Quelle est l’image que la population s’est forgée de la protection civile ?
Lors d’événements régionaux tels que des inondations, des tempêtes ou des éboulements, la population touchée reconnaît l’intervention de la protection civile à sa juste valeur. Pour la première fois, la protection civile a rencontré un très bon écho dans toute la Suisse pour son intervention durant la pandémie. Elle a fait ses preuves comme moyen d’intervention extrêmement flexible et performant.
Quelles conclusions tirez-vous de cette opération ?

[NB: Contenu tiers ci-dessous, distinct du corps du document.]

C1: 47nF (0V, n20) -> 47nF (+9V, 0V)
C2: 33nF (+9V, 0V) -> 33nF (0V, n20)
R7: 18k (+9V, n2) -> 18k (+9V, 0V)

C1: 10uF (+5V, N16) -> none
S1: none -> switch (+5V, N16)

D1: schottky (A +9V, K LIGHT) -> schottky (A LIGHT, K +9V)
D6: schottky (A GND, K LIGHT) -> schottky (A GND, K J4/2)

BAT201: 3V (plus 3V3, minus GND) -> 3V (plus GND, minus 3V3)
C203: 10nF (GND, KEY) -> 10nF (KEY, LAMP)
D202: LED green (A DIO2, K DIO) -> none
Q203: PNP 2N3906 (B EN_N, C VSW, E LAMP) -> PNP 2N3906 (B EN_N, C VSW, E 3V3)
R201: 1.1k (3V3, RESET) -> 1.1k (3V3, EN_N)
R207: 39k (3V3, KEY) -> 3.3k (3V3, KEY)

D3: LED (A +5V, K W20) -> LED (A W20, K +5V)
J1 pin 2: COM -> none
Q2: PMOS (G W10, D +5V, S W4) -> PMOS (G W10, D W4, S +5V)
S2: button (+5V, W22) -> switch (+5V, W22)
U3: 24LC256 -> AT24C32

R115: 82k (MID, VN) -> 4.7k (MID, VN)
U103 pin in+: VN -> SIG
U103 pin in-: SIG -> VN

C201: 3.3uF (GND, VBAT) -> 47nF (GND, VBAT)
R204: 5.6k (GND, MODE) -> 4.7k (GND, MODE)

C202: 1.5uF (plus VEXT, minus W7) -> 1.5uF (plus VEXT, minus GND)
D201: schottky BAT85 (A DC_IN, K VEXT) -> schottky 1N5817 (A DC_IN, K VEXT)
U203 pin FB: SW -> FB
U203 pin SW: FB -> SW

Les responsables de tous les cantons tirent un bilan positif de l’intervention de la protection civile. Bien sûr, comme pour toute crise, les débuts ont été compliqués : il était difficile d’évaluer ce à quoi il fallait s’attendre et quels seraient les défis à affronter. Les états-majors régionaux et cantonaux ont eu la lourde tâche d’établir des priorités concernant les innombrables demandes de soutien et de veiller à ce que le personnel de protection civile soit déployé en nombre suffisant au bon moment et au bon endroit. Et en ce qui concerne l’intervention, il était important de trouver un équilibre entre les besoins des employeurs et des entreprises indispensables au fonctionnement du système et ceux de la protection civile. À mon avis, nous y sommes parvenus.
Toutefois, en tant que système de milice et pour garantir sa capacité d'intervention sur la durée, la protection civile doit disposer de ressources suffisantes, tant en quantité qu’en qualité. En d’autres termes, la pandémie actuelle a clairement montré que la protection civile est un outil indispensable pour faire face à de telles crises, et nous devons veiller à ce qu’elle soit dotée d’effectifs suffisants à long terme.